Rebelião em Rondônia deixa 45 presos mortos
PUBLICAÇÃO
quinta-feira, 03 de janeiro de 2002
Agência Folha 
Porto Velho - Quarenta e cinco presos foram mortos na madrugada de ontem em motim na penitenciária Doutor José Mário Alves da Silva, conhecida como Urso Branco, em Rondônia. Os 300 internos controlaram a penitenciária até as 18 horas, quando a Polícia Militar entrou no local.
De acordo com os policiais, as mortes foram provocadas por uma briga entre facções rivais. Aproveitando a situação, os presos tentaram fugir. Ainda segundo a PM, os corpos estavam amontoados no pátio do presídio, com marcas de golpes de chuchos, armas artesanais feitas com barras de ferro.
Segundo o tenente-coronel José Rodrigues, da central de comunicação da PM, detentos ligados à facção criminosa Comando Vermelho, irmã da homônima no Rio, começaram a ter conflitos, a partir do ano 2000, com presos do Paraná que foram para o Urso Branco.
Durante a madrugada, foram derrubadas as paredes das celas onde estavam os presos do seguro (ameaçados de morte).
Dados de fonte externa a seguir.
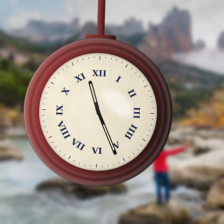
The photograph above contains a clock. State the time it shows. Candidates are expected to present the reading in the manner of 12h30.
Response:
11h26
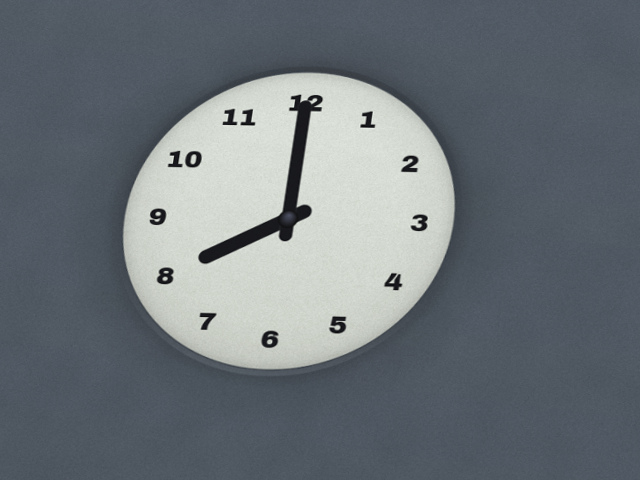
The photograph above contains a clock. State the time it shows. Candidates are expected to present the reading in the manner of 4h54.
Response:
8h00
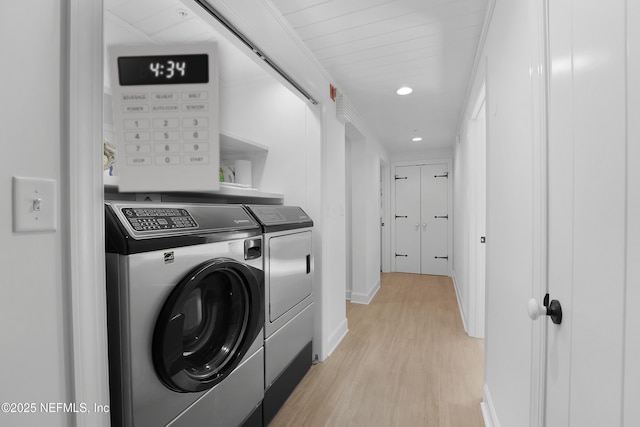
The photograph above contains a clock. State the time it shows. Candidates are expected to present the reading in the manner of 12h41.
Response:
4h34
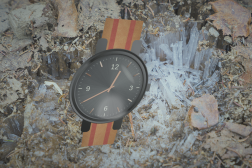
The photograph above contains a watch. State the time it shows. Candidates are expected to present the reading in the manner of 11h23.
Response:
12h40
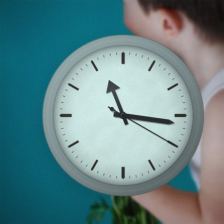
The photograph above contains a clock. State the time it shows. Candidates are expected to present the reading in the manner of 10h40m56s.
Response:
11h16m20s
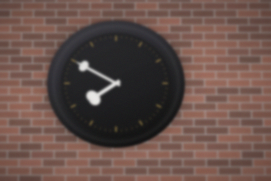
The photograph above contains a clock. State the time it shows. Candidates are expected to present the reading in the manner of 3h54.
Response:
7h50
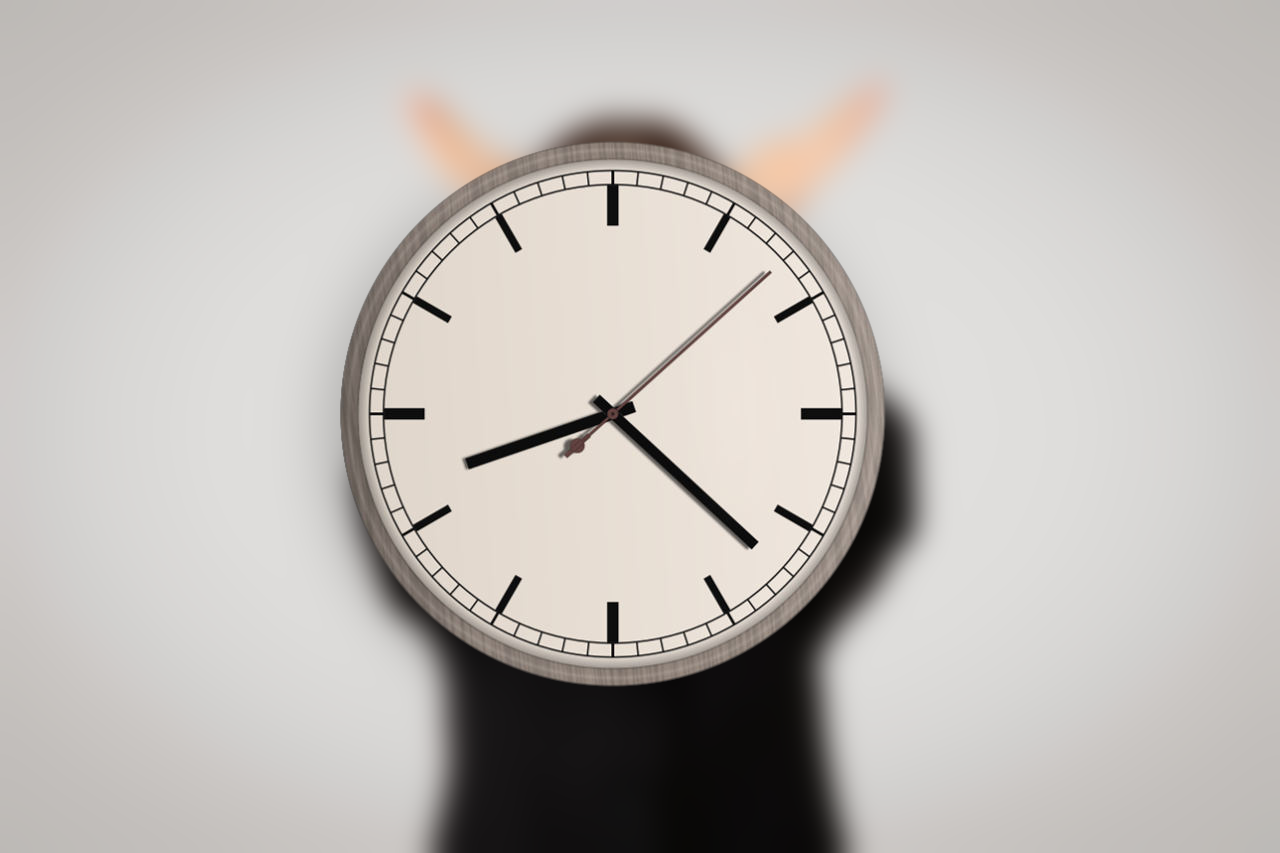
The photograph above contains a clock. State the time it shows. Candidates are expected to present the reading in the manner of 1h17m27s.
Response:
8h22m08s
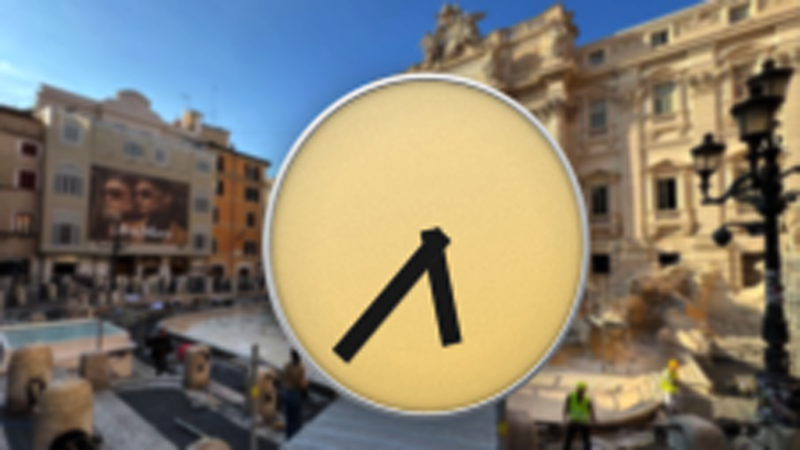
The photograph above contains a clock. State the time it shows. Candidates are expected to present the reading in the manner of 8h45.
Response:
5h37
Depois de matar os companheiros, os rebelados tentaram fugir, com ajuda externa, disse Fabiane Andrade, integrante da Comissão de Justiça e Paz da Arquidiocese de Porto Velho. Membros da arquidiocese estiveram com os detentos.
Outro possível motivo para a rebelião teria sido uma decisão da Vara de Execuções Penais restringindo a circulação dos detentos no interior do presídio.
Os presos não ficam no interior das celas, e sim andando livremente nos pavilhões. No ano passado foram encontrados 12 túneis lá dentro, disse Fabiane. Até o momento a direção da cadeia não se pronunciou.